Like I mentioned earlier, when I was helping build this church, we had frequent breaks during the day. I think this, in-turn, actually boosted efficiency rather than detracted from it. The more I think about this, the more it makes sense. When you take time to rest throughout the day, you actually allowing your body to recover from the exertion it has been experiencing, thus allowing your stamina to go for longer periods of time. In opposition to this, we have a society that works for 4-5 hours then gets (maybe) an hour lunch, followed by another 4-5 hours. This will tire anyone, and it leads to sloppy mistakes because people have a tendency to want to “hurry up and finish” so that we “might be able to go home early.” Truly, we might need to re-examine our work ethic if this is a consistent “problem”.

Admittedly, this is the area I am having the most trouble with. I just don’t feel like I’m getting the rest I need over a weekend. Part of this is due to the fact that sometimes I need to get a lot done on Saturday, which is my only true “lazy day” in any week, and part of it is due to the fact that I am an avid church goer; though this is out of pure desire to be taught and learn more of scriptures than some obligation because it’s what “any good Christian does”. Suffice to say, I am feeling very tired lately, and this is partly the reason I am writing this post now. The other part, of course, is related to everything else that I’ve been writing.

I think it is important to note that I do not believe that the Latin cultures have work down perfectly, but it certainly is better than what we do here in the US most of the time.

Alas, I’m back at my original question though: How have people done this for past 100 years? How can you get up day after day after day in the slow grind of routine? Is the motivation to provide for my family really that strong? How about my desire for job security (if it even exists)? What about… you fill in the blank.

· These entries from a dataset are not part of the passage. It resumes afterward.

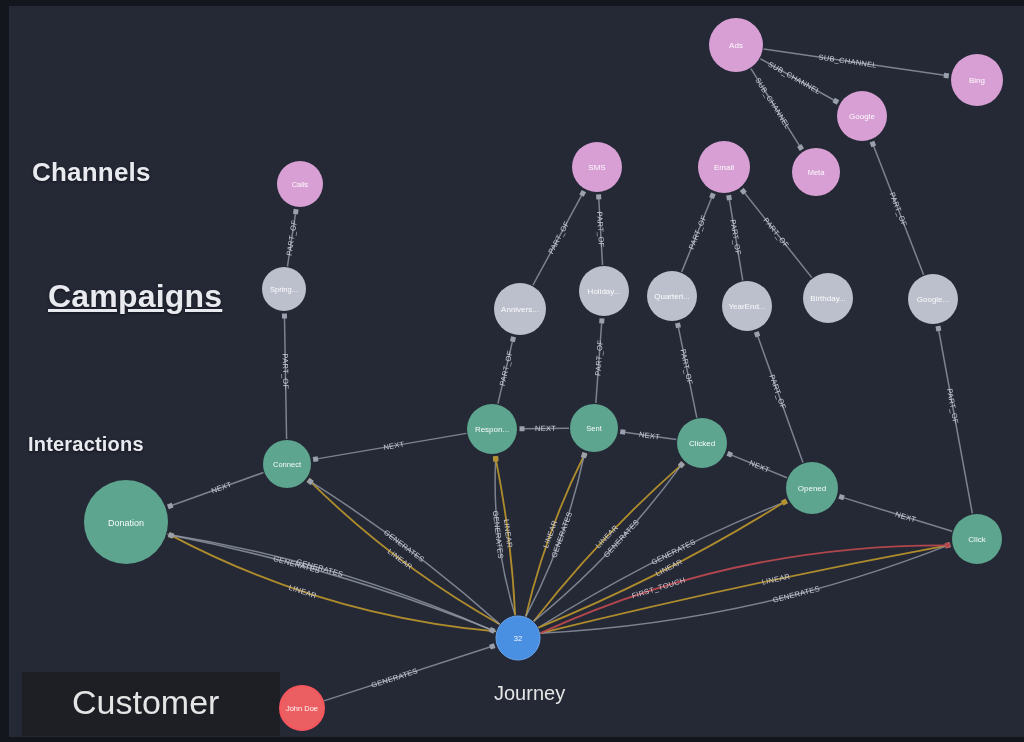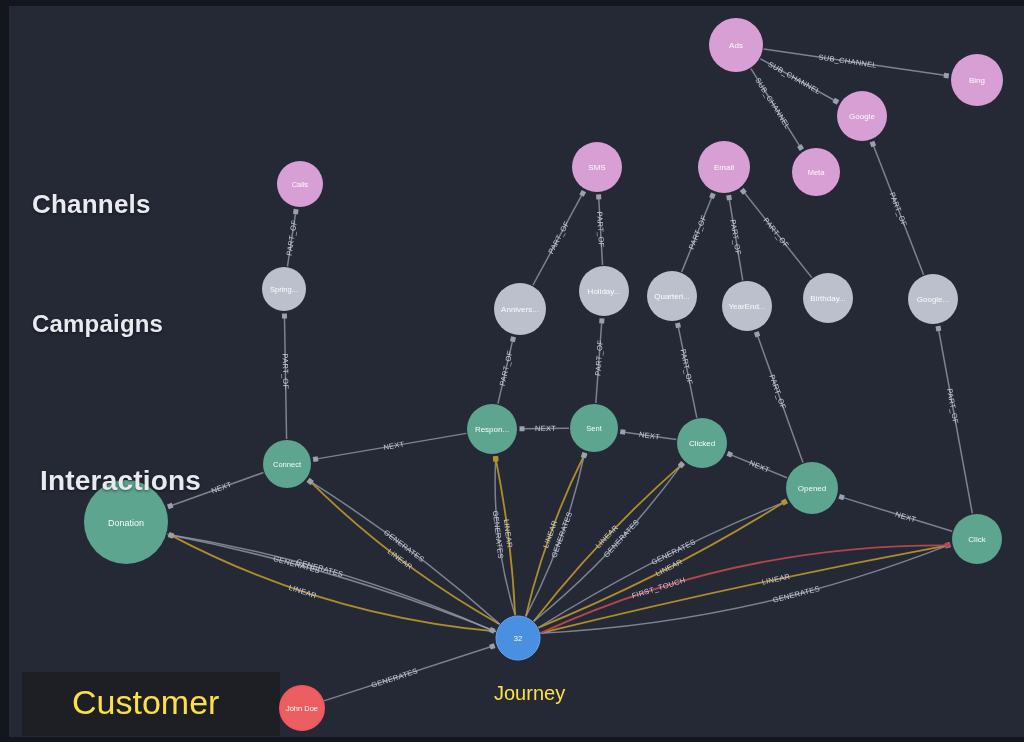--- a/index.html
+++ b/index.html
@@ -24,7 +24,6 @@
     letter-spacing:.2px;
     white-space:nowrap;
     text-shadow:0 1px 3px rgba(0,0,0,.55);
-    margin-top:32px;
   }
   .big-label{
     position:absolute;

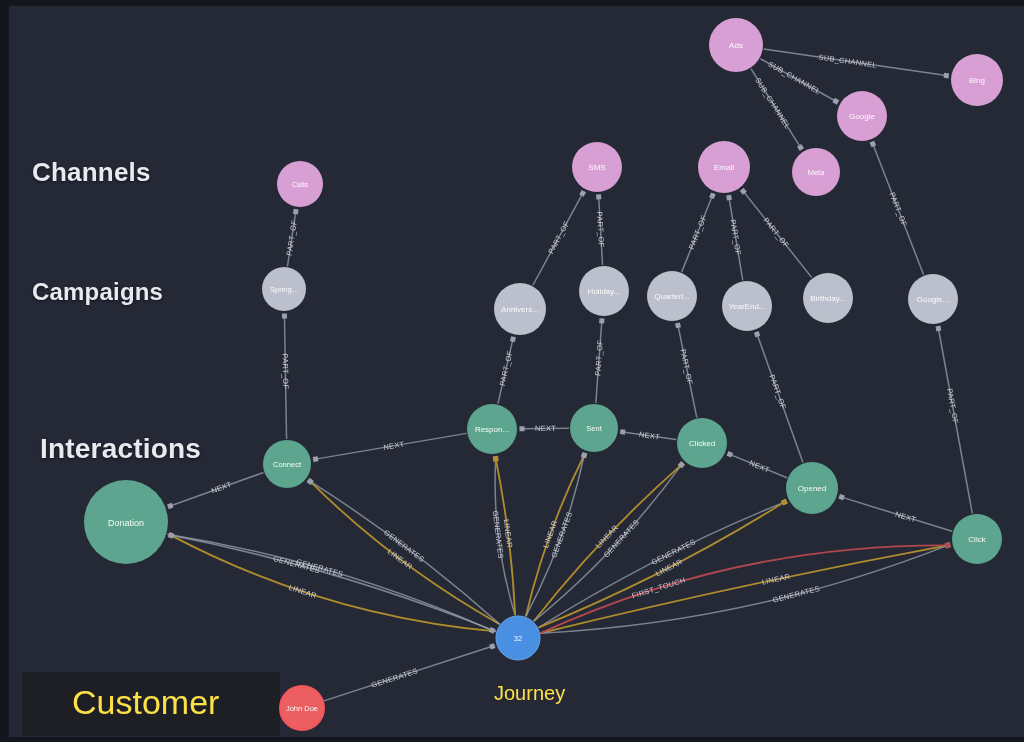--- a/index.html
+++ b/index.html
@@ -280,7 +280,7 @@
 
   <div id="text-layer">
       <div class="tier-label" style="left: 32px; top: 157px; font-size: 26px;">Channels</div>
-      <div class="tier-label" style="left: 32px; top: 278px; font-size: 24px;">Campaigns</div>
+      <div class="tier-label" style="left: 48px; top: 278px; font-size: 32px; text-decoration: underline;">Campaigns</div>
       <div class="tier-label" style="left: 40px; top: 433px; font-size: 28px; text-align: center;">Interactions</div>
       <div class="big-label" style="left: 72px; top: 683px; font-size: 34px;">Customer</div>
       <div class="big-label" style="left: 494px; top: 682px; font-size: 20px;">Journey</div>

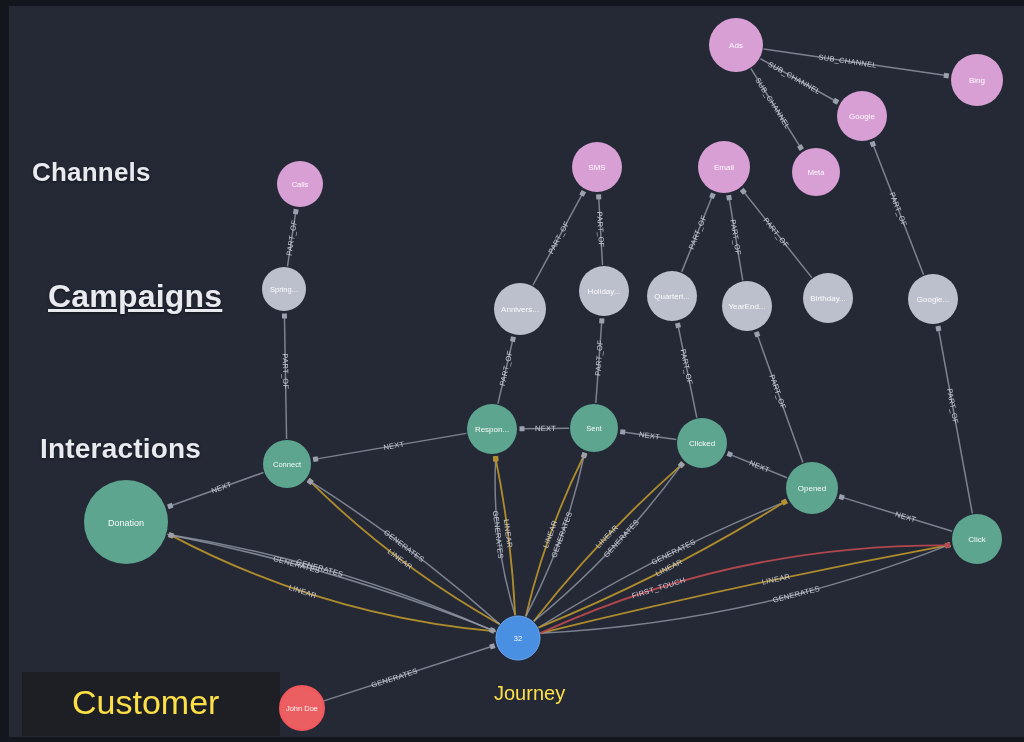--- a/index.html
+++ b/index.html
@@ -281,7 +281,7 @@
   <div id="text-layer">
       <div class="tier-label" style="left: 32px; top: 157px; font-size: 26px;">Channels</div>
       <div class="tier-label" style="left: 48px; top: 278px; font-size: 32px; text-decoration: underline;">Campaigns</div>
-      <div class="tier-label" style="left: 40px; top: 433px; font-size: 28px; text-align: center;">Interactions</div>
+      <div class="tier-label" style="left: 28px; top: 433px; font-size: 20px; text-align: center;">Interactions</div>
       <div class="big-label" style="left: 72px; top: 683px; font-size: 34px;">Customer</div>
       <div class="big-label" style="left: 494px; top: 682px; font-size: 20px;">Journey</div>
     </div>

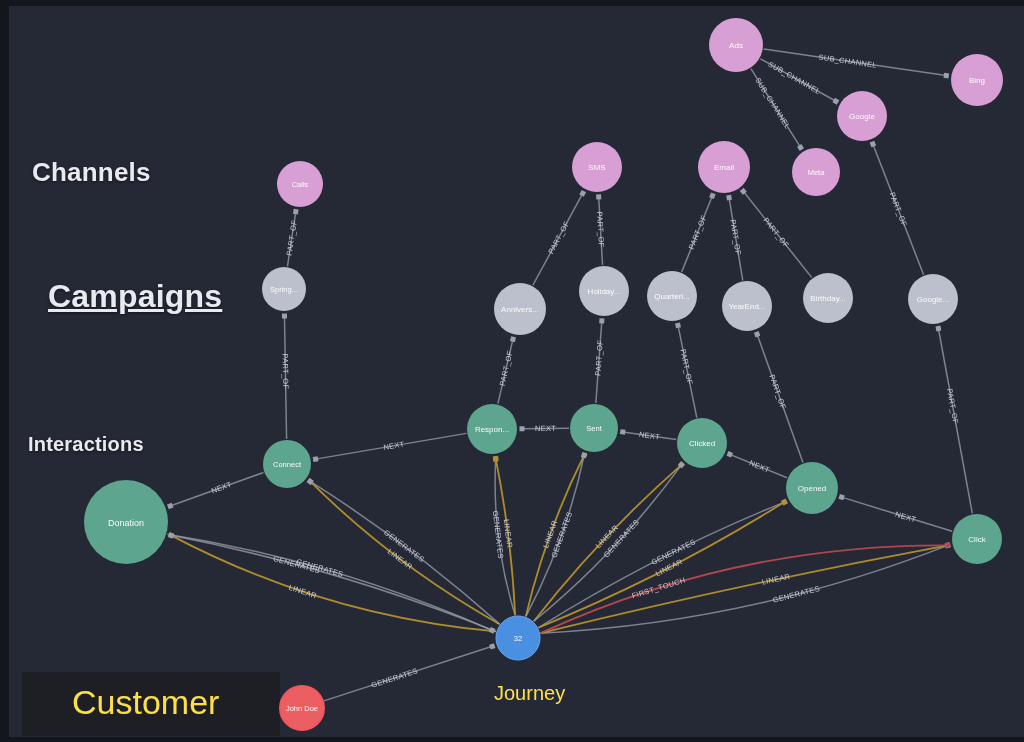--- a/index.html
+++ b/index.html
@@ -27,7 +27,7 @@
   }
   .big-label{
     position:absolute;
-    color:#fde047;
+    color:#e5e5e5;
     font-weight:400;
     white-space:nowrap;
   }

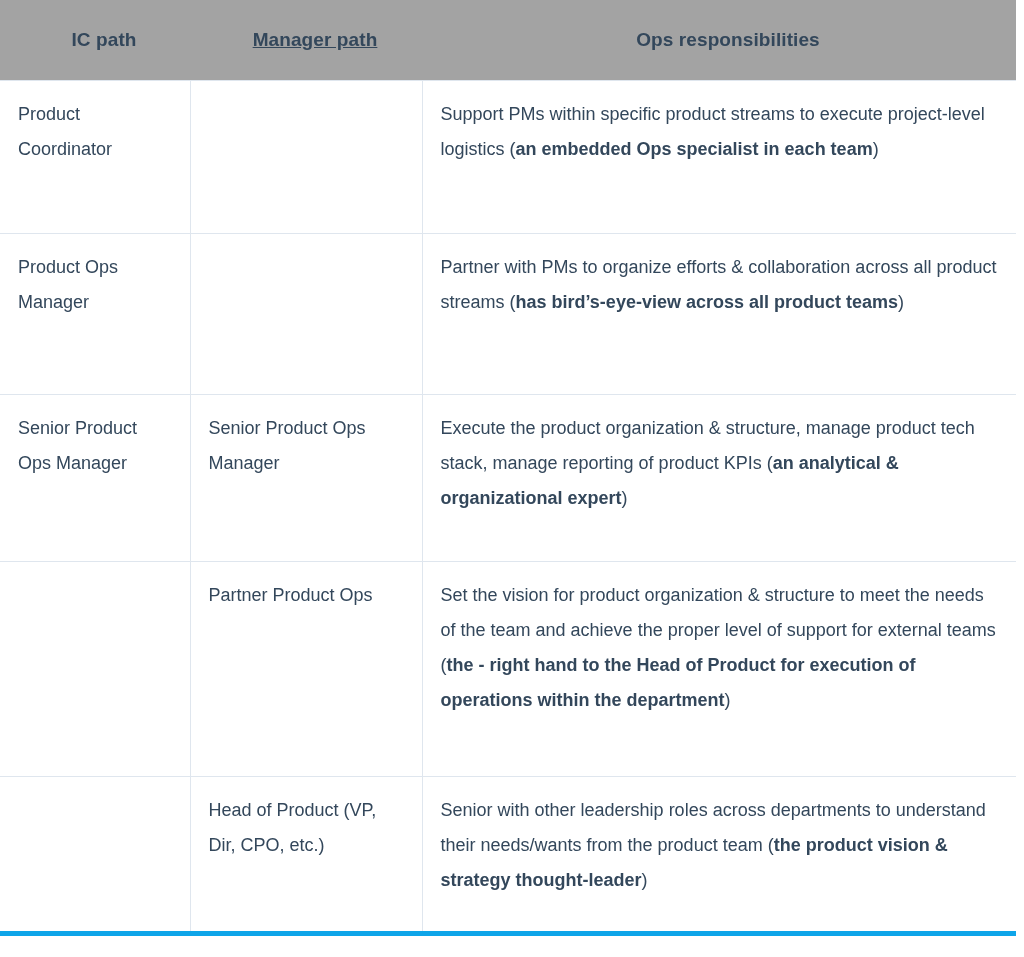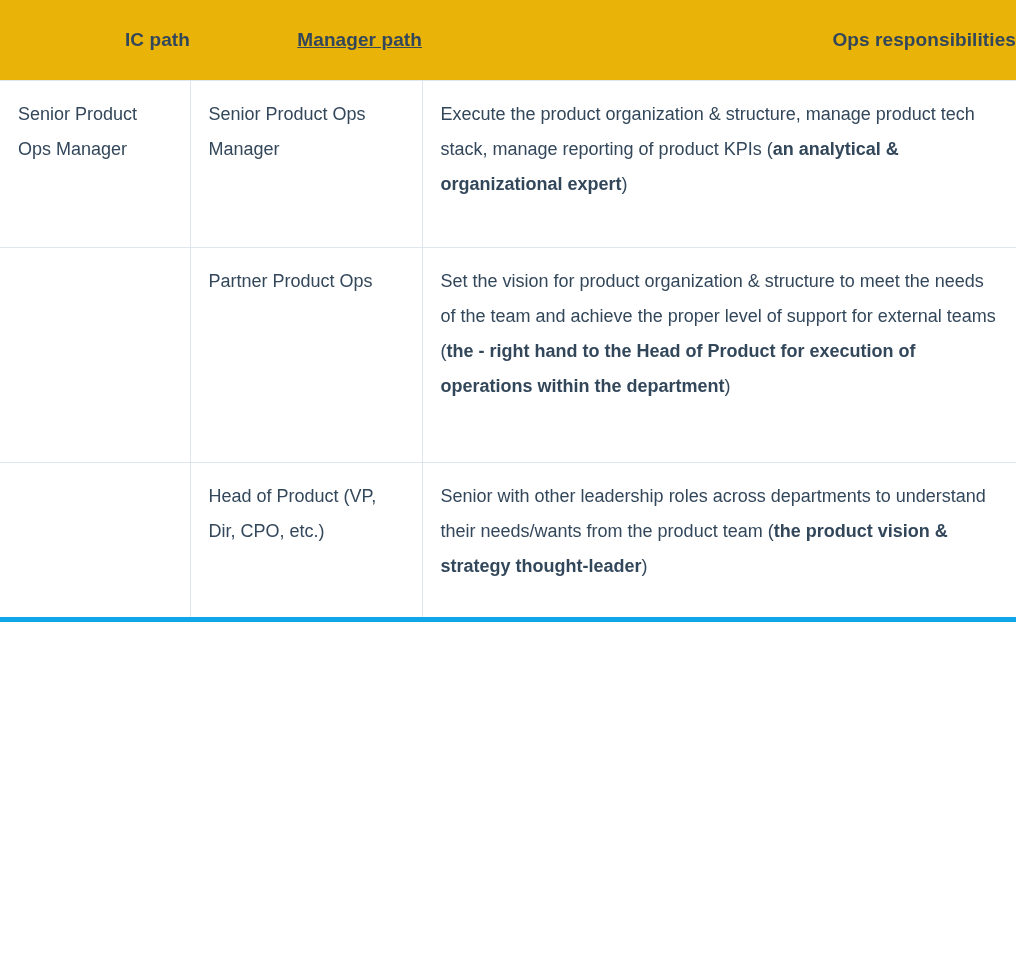--- a/index.html
+++ b/index.html
@@ -21,8 +21,8 @@
     table-layout: fixed;
   }
   .career-table thead th {
-    background: #eab308;
-    text-align: right;
+    background: #a3a3a3;
+    text-align: center;
     font-size: 19px;
     font-weight: bold;
     color: #33475b;

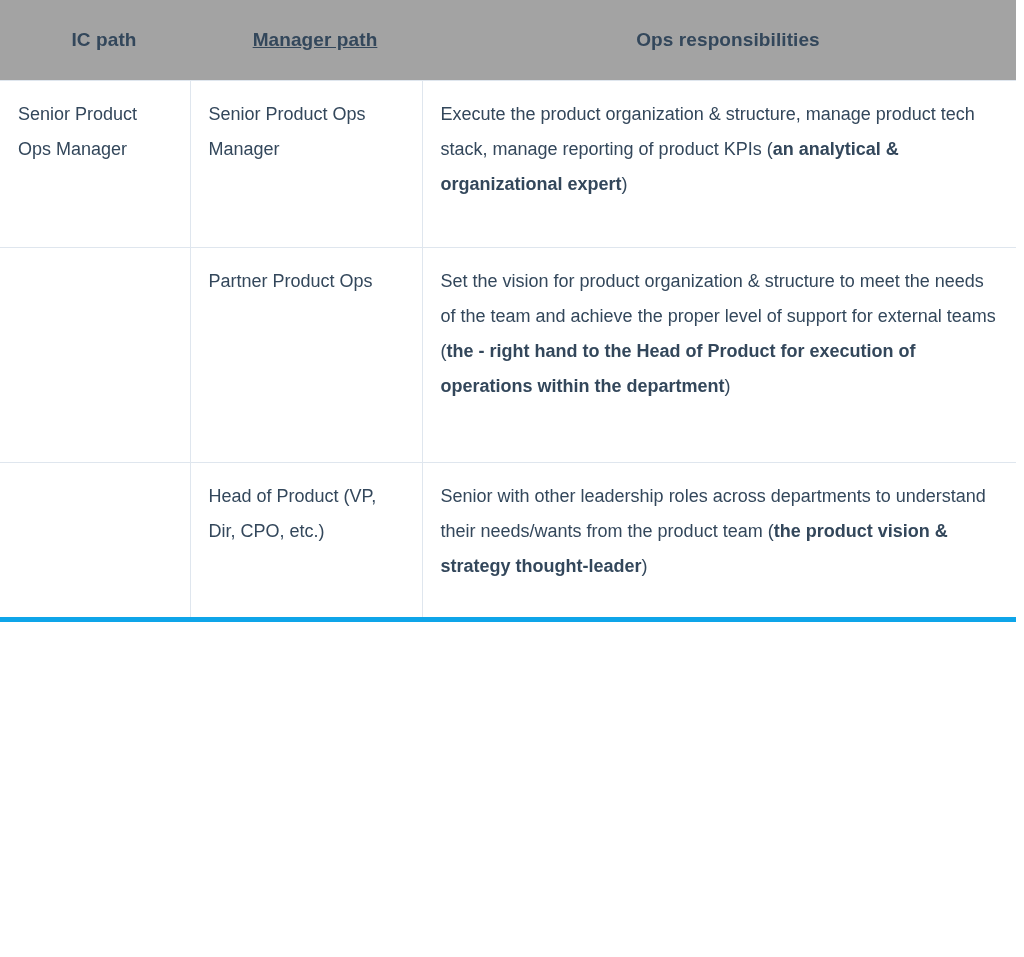--- a/index.html
+++ b/index.html
@@ -83,6 +83,11 @@
     </tr>
   </thead>
   <tbody>
+    <tr class="row-1">
+      <td class="cell-ic">Product Coordinator</td>
+      <td class="cell-mgr"></td>
+      <td class="cell-ops"><span>Support PMs within specific product streams to execute project-level logistics (</span><b>an embedded Ops specialist in each team</b><span>)</span></td>
+    </tr>
     <tr class="row-3">
       <td class="cell-ic">Senior Product Ops Manager</td>
       <td class="cell-mgr">Senior Product Ops Manager</td>

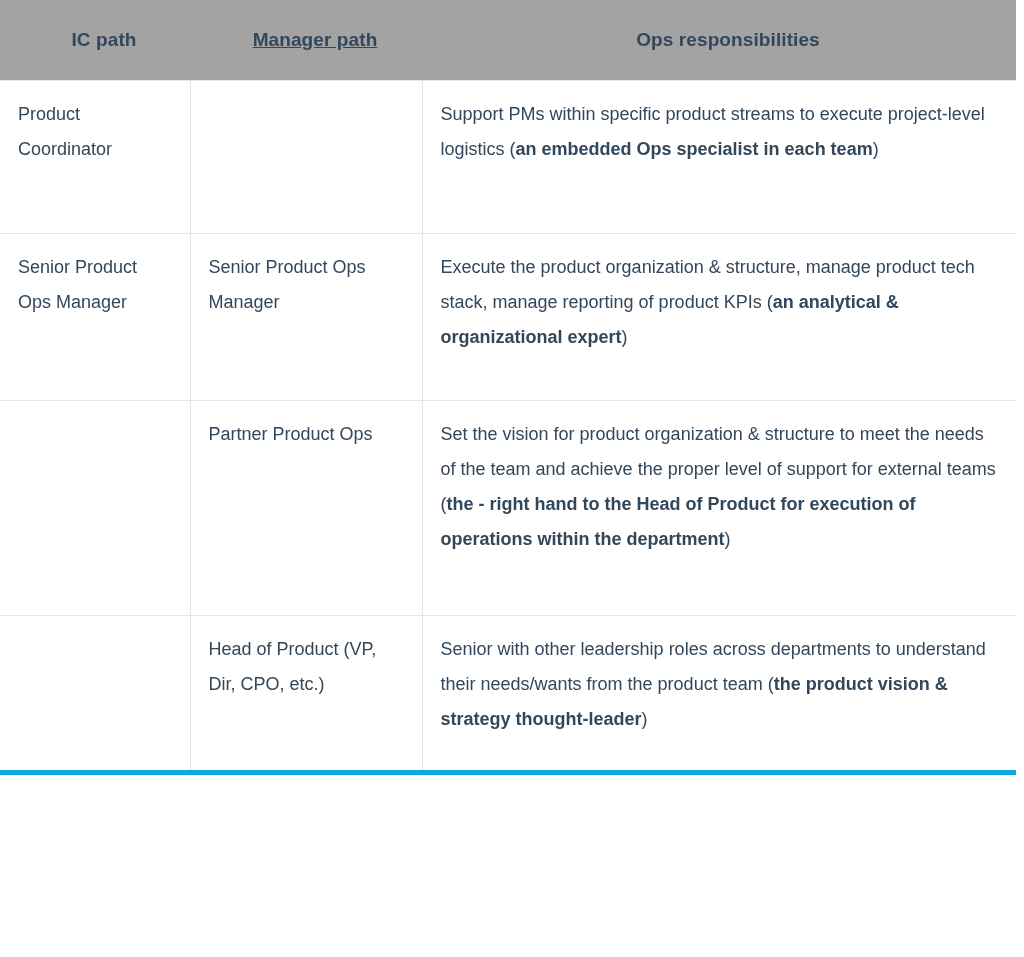--- a/index.html
+++ b/index.html
@@ -88,6 +88,11 @@
       <td class="cell-mgr"></td>
       <td class="cell-ops"><span>Support PMs within specific product streams to execute project-level logistics (</span><b>an embedded Ops specialist in each team</b><span>)</span></td>
     </tr>
+    <tr class="row-2">
+      <td class="cell-ic">Product Ops Manager</td>
+      <td class="cell-mgr"></td>
+      <td class="cell-ops"><span>Partner with PMs to organize efforts &amp; collaboration across all product streams (</span><b>has bird’s-eye-view across all product teams</b><span>)</span></td>
+    </tr>
     <tr class="row-3">
       <td class="cell-ic">Senior Product Ops Manager</td>
       <td class="cell-mgr">Senior Product Ops Manager</td>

Unsurprisingly, I don’t find the “just stick it out, it will get easier” answer to be very helpful or consoling. I also don’t really care for the answer of “just find a job you enjoy.” This proves to be an often untrue solution for me. I actually really enjoy my job; it is arguably one of the best jobs I have had in my entire career, and there are very few things I would like to do more. Of course, this all leaves me stuck wondering if this type of lifestyle was what God wanted for us when he created everything.

I don’t have an answer. I just have thoughts, and now I leave space for my readers to share theirs. Let me know what you think, or don’t, it’s up to you. Thanks for taking your time to read what I have to say.